Ce dernier passe ainsi du statut de cible à celui de prédateur, des sources concordantes, relayées en premier lieu par le Wall Street Journal, faisant état de discussions avec l’opérateur américain Direct Edge, quatrième marché des Etats-Unis en termes de volumes de transactions derrière le Nyse, le Nasdaq et Bats. Une opération qui attendrait la finalisation effective du rachat de TMX par Maple pour l’équivalent de 3 milliards d’euros.

Le directeur général de TMX, Thomas Kloet, a assuré le mois dernier que l’opérateur est «parfaitement positionné» pour grandir à l’international dès le rachat par Maple bouclé. Le dirigeant avait alors confié à Reuters sa volonté d’être attentif tant aux Etats-Unis qu’en Europe, en Asie et en Amérique Latine. A ses yeux, la taille de la cible ne peut constituer un obstacle tant que les synergies sont au rendez-vous. Même son de cloche avec le patron de Maple, Luc Bertrand, qui a récemment avancé que les acquisitions faisaient partie du programme, visant des opérateurs boursiers, des sociétés de gestion du risque ou des fournisseurs de données.
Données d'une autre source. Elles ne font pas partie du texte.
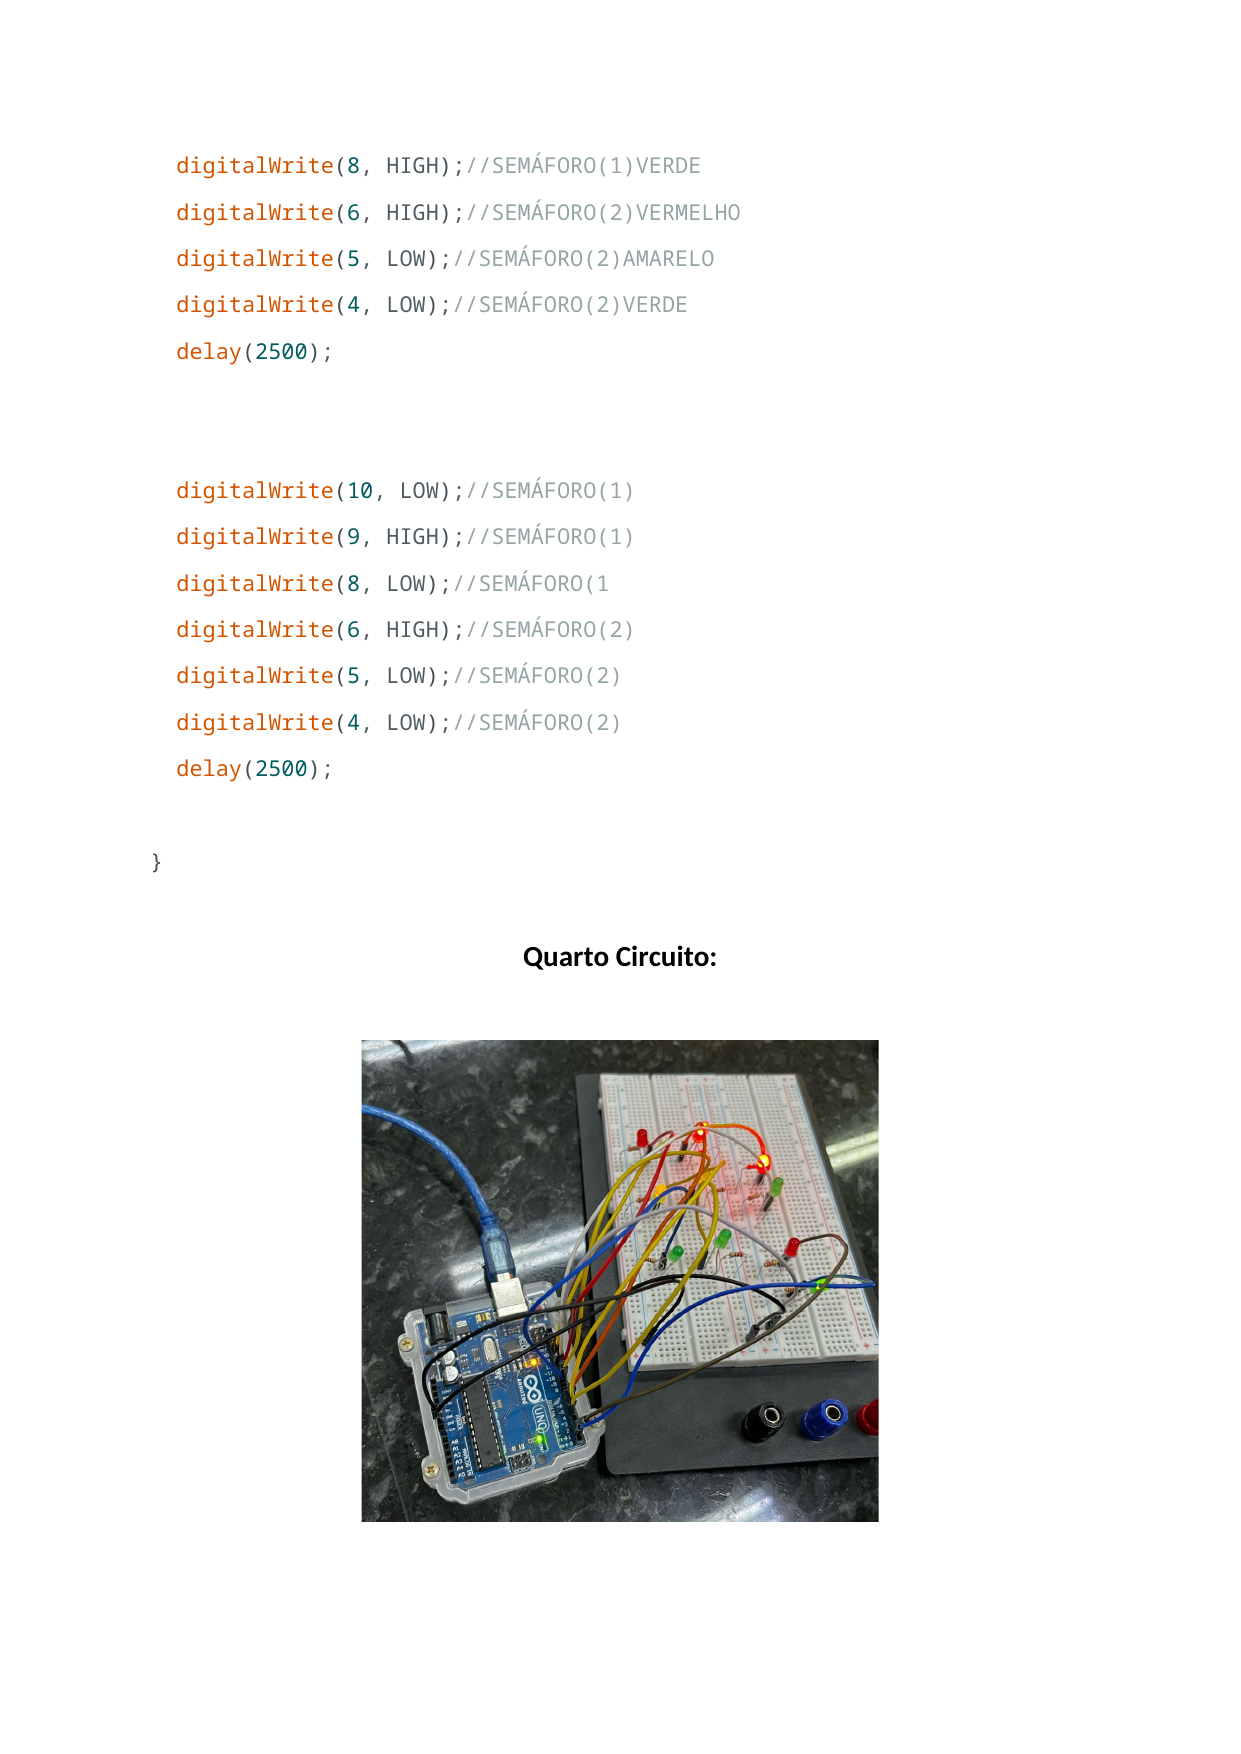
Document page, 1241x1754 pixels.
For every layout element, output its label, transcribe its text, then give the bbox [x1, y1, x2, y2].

La valorisation de Direct Edge, spécialiste du trading à haute fréquence, reste incertaine. Elle était de 390 millions de dollars en 2008 à l’occasion de l’acquisition d’une participation minoritaire par l’International Securities Exchange. Elle se situerait désormais entre 300 et 500 millions. Une source citée par Reuters croit savoir que la plate-forme prétendait valoir jusqu’à 800 millions lorsqu’elle a commencé à chercher preneur il y a plusieurs mois.

L’appétit de croissance de TMX prend forme dans un contexte chahuté de rapprochements boursiers dans le monde. Alors que TMX avait précédemment été la cible du London Stock Exchange et que l’union des Bourses de Tokyo et d’Osaka semble sur de bons rails, les régulateurs font montre d’une grande vigilance.